WORK REQUEST = Print everything in the records exactly. Leave the pictures out.

• • •

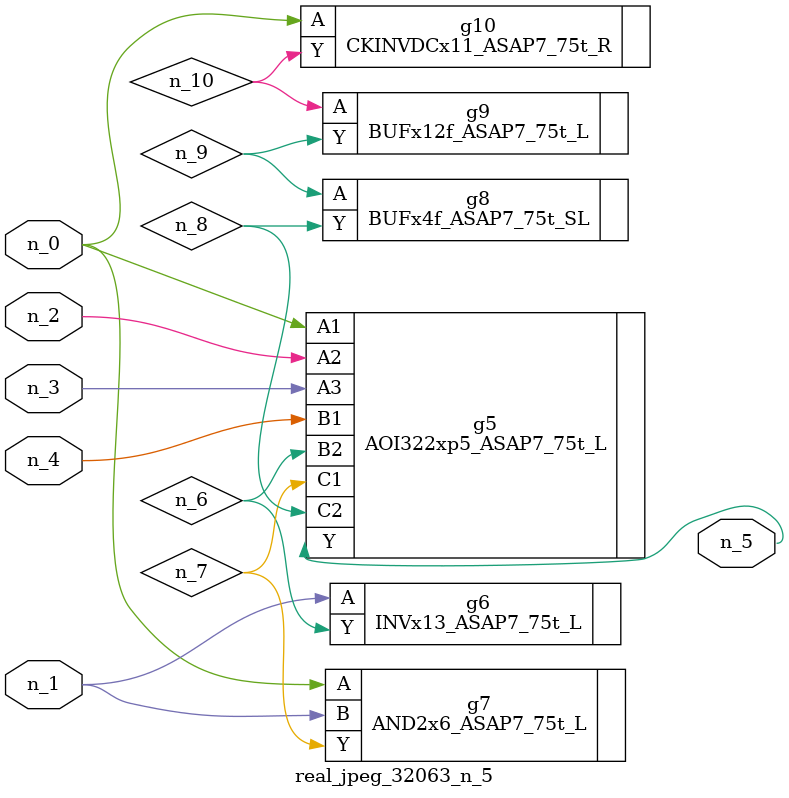
<source format=v>
module real_jpeg_32063_n_5 (n_4, n_0, n_1, n_2, n_3, n_5);

input n_4;
input n_0;
input n_1;
input n_2;
input n_3;

output n_5;

wire n_8;
wire n_6;
wire n_7;
wire n_10;
wire n_9;

AOI322xp5_ASAP7_75t_L g5 ( 
.A1(n_0),
.A2(n_2),
.A3(n_3),
.B1(n_4),
.B2(n_6),
.C1(n_7),
.C2(n_8),
.Y(n_5)
);

AND2x6_ASAP7_75t_L g7 ( 
.A(n_0),
.B(n_1),
.Y(n_7)
);

CKINVDCx11_ASAP7_75t_R g10 ( 
.A(n_0),
.Y(n_10)
);

INVx13_ASAP7_75t_L g6 ( 
.A(n_1),
.Y(n_6)
);

BUFx4f_ASAP7_75t_SL g8 ( 
.A(n_9),
.Y(n_8)
);

BUFx12f_ASAP7_75t_L g9 ( 
.A(n_10),
.Y(n_9)
);


endmodule
</source>
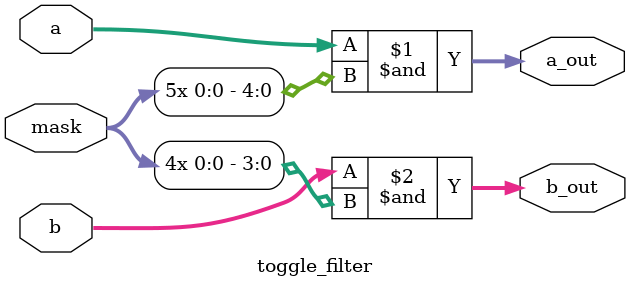
<source format=v>
module mac (out, a, b, c);

parameter bw = 4;
parameter psum_bw = 16;
parameter channels_per_pe = 2;

output signed [psum_bw-1:0] out;
input signed  [channels_per_pe*bw-1:0] a;  // activation
input signed  [channels_per_pe*bw-1:0] b;  // weight
input signed  [psum_bw-1:0] c;

wire signed [psum_bw-1:0] psum;

wire [channels_per_pe-1:0]in_weight_zero;


wire signed [2*bw:0] product1[channels_per_pe-1:0];
wire signed [bw:0]   a_pad1[channels_per_pe-1:0];
wire signed [bw-1:0] b1[channels_per_pe-1:0];

wire signed [2*bw+1:0] product;

wire signed [bw:0] a_mul[channels_per_pe-1:0];
wire signed [bw-1:0] b_mul[channels_per_pe-1:0];

genvar i;
generate
for(i = 0; i < channels_per_pe; i = i+1) begin : mac_op 
    assign b1[i] = b[i*bw+:bw];
    assign a_pad1[i] = {1'b0, a[i*bw+:bw]}; // force to be unsigned number
    assign in_weight_zero[i] = (b1[i] != 0);
    
    toggle_filter #(.bw(bw)) filter0(
    	.a(a_pad1[i]),
    	.b(b1[i]),
    	.mask(in_weight_zero[i]),
    	.a_out(a_mul[i]),
    	.b_out(b_mul[i])
    	);

    assign product1[i] = a_mul[i] * b_mul[i];
    //assign product1[i] = a_pad1[i] * b1[i];
end
endgenerate

`ifdef TWO_IC_PER_PE
assign product = (product1[0] + product1[1]);
`else
assign product = product1[0];
`endif

/*wire signed [2*bw:0] product1;
wire signed [bw:0]   a_pad1;
wire signed [bw-1:0] b1;

wire signed [2*bw:0] product2;
wire signed [bw:0]   a_pad2;
wire signed [bw-1:0] b2;

wire signed [2*bw+1:0] product;

assign b1 = b[bw-1:0];
assign a_pad1 = {1'b0, a[bw-1:0]}; // force to be unsigned number
assign product1 = a_pad1 * b1;

//assign product2 = 0;
assign b2 = b[2*bw-1:bw];
assign a_pad2 = {1'b0, a[2*bw-1:bw]};
assign product2 = a_pad2 * b2;

assign product = product1 + product2;*/
assign psum = product + c;
assign out = psum;

endmodule

module toggle_filter (a, b, mask, a_out, b_out);

	parameter bw = 4;

	input signed [bw:0] a;
	input signed [bw-1:0] b;
//	input mask /*synthesis keep*/;
//	output signed [bw:0] a_out;
//	//output signed [bw-1:0] b_out /* synthesis dont_retime */;
//	output signed [bw-1:0] b_out /*synthesis keep*/;

	input mask ;
	output signed [bw:0] a_out;
	output signed [bw-1:0] b_out;
	
	assign a_out = a & {(bw+1){mask}};
	assign b_out = b & {bw{mask}};
	//genvar i;
	//generate
	//for(i=0;i<bw;i=i+1) begin : masking
	//	assign b_out[i] = b[i] & mask;
	//end
	//endgenerate

endmodule

</source>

• • •

COMPLETED TASK =
<source format=v>
module real_jpeg_32063_n_5 (n_4, n_0, n_1, n_2, n_3, n_5);

input n_4;
input n_0;
input n_1;
input n_2;
input n_3;

output n_5;

wire n_8;
wire n_6;
wire n_7;
wire n_10;
wire n_9;

AOI322xp5_ASAP7_75t_L g5 ( 
.A1(n_0),
.A2(n_2),
.A3(n_3),
.B1(n_4),
.B2(n_6),
.C1(n_7),
.C2(n_8),
.Y(n_5)
);

AND2x6_ASAP7_75t_L g7 ( 
.A(n_0),
.B(n_1),
.Y(n_7)
);

CKINVDCx11_ASAP7_75t_R g10 ( 
.A(n_0),
.Y(n_10)
);

INVx13_ASAP7_75t_L g6 ( 
.A(n_1),
.Y(n_6)
);

BUFx4f_ASAP7_75t_SL g8 ( 
.A(n_9),
.Y(n_8)
);

BUFx12f_ASAP7_75t_L g9 ( 
.A(n_10),
.Y(n_9)
);


endmodule
</source>
<source format=v>
module mac (out, a, b, c);

parameter bw = 4;
parameter psum_bw = 16;
parameter channels_per_pe = 2;

output signed [psum_bw-1:0] out;
input signed  [channels_per_pe*bw-1:0] a;  // activation
input signed  [channels_per_pe*bw-1:0] b;  // weight
input signed  [psum_bw-1:0] c;

wire signed [psum_bw-1:0] psum;

wire [channels_per_pe-1:0]in_weight_zero;


wire signed [2*bw:0] product1[channels_per_pe-1:0];
wire signed [bw:0]   a_pad1[channels_per_pe-1:0];
wire signed [bw-1:0] b1[channels_per_pe-1:0];

wire signed [2*bw+1:0] product;

wire signed [bw:0] a_mul[channels_per_pe-1:0];
wire signed [bw-1:0] b_mul[channels_per_pe-1:0];

genvar i;
generate
for(i = 0; i < channels_per_pe; i = i+1) begin : mac_op 
    assign b1[i] = b[i*bw+:bw];
    assign a_pad1[i] = {1'b0, a[i*bw+:bw]}; // force to be unsigned number
    assign in_weight_zero[i] = (b1[i] != 0);
    
    toggle_filter #(.bw(bw)) filter0(
    	.a(a_pad1[i]),
    	.b(b1[i]),
    	.mask(in_weight_zero[i]),
    	.a_out(a_mul[i]),
    	.b_out(b_mul[i])
    	);

    assign product1[i] = a_mul[i] * b_mul[i];
    //assign product1[i] = a_pad1[i] * b1[i];
end
endgenerate

`ifdef TWO_IC_PER_PE
assign product = (product1[0] + product1[1]);
`else
assign product = product1[0];
`endif

/*wire signed [2*bw:0] product1;
wire signed [bw:0]   a_pad1;
wire signed [bw-1:0] b1;

wire signed [2*bw:0] product2;
wire signed [bw:0]   a_pad2;
wire signed [bw-1:0] b2;

wire signed [2*bw+1:0] product;

assign b1 = b[bw-1:0];
assign a_pad1 = {1'b0, a[bw-1:0]}; // force to be unsigned number
assign product1 = a_pad1 * b1;

//assign product2 = 0;
assign b2 = b[2*bw-1:bw];
assign a_pad2 = {1'b0, a[2*bw-1:bw]};
assign product2 = a_pad2 * b2;

assign product = product1 + product2;*/
assign psum = product + c;
assign out = psum;

endmodule

module toggle_filter (a, b, mask, a_out, b_out);

	parameter bw = 4;

	input signed [bw:0] a;
	input signed [bw-1:0] b;
//	input mask /*synthesis keep*/;
//	output signed [bw:0] a_out;
//	//output signed [bw-1:0] b_out /* synthesis dont_retime */;
//	output signed [bw-1:0] b_out /*synthesis keep*/;

	input mask ;
	output signed [bw:0] a_out;
	output signed [bw-1:0] b_out;
	
	assign a_out = a & {(bw+1){mask}};
	assign b_out = b & {bw{mask}};
	//genvar i;
	//generate
	//for(i=0;i<bw;i=i+1) begin : masking
	//	assign b_out[i] = b[i] & mask;
	//end
	//endgenerate

endmodule

</source>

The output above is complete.